(Excerpts from a dataset)
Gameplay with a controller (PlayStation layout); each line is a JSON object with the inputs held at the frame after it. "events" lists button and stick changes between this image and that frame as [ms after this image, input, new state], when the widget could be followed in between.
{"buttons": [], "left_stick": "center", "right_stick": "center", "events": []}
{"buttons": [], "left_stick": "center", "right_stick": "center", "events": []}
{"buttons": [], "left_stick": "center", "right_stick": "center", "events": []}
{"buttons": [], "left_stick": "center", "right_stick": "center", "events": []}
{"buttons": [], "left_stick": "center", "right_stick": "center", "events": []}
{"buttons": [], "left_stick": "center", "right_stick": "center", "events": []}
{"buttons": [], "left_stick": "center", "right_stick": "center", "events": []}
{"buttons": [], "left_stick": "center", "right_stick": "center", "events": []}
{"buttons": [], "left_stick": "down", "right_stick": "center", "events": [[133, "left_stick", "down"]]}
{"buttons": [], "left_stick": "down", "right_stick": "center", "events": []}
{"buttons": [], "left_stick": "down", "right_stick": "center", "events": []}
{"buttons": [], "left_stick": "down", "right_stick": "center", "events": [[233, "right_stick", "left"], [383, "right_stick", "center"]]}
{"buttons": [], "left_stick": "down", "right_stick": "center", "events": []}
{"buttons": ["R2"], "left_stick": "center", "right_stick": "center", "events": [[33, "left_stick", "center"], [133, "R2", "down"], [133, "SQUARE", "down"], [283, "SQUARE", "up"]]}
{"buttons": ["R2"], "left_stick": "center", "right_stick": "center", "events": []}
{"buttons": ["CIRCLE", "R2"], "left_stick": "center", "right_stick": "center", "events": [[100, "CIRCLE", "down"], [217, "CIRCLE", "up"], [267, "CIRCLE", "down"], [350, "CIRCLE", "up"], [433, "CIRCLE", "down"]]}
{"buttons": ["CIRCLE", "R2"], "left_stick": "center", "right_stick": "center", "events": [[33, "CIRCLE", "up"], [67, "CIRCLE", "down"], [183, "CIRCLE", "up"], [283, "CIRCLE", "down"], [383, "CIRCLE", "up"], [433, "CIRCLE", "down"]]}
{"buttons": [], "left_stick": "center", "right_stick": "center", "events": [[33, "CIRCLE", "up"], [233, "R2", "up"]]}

■ WHAT THE TASK ASKS ■
Search the records for the word "CIRCLE" and copy out every line that holds it.

■ RESULT FOR THIS TASK ■
{"buttons": ["CIRCLE", "R2"], "left_stick": "center", "right_stick": "center", "events": [[100, "CIRCLE", "down"], [217, "CIRCLE", "up"], [267, "CIRCLE", "down"], [350, "CIRCLE", "up"], [433, "CIRCLE", "down"]]}
{"buttons": ["CIRCLE", "R2"], "left_stick": "center", "right_stick": "center", "events": [[33, "CIRCLE", "up"], [67, "CIRCLE", "down"], [183, "CIRCLE", "up"], [283, "CIRCLE", "down"], [383, "CIRCLE", "up"], [433, "CIRCLE", "down"]]}
{"buttons": [], "left_stick": "center", "right_stick": "center", "events": [[33, "CIRCLE", "up"], [233, "R2", "up"]]}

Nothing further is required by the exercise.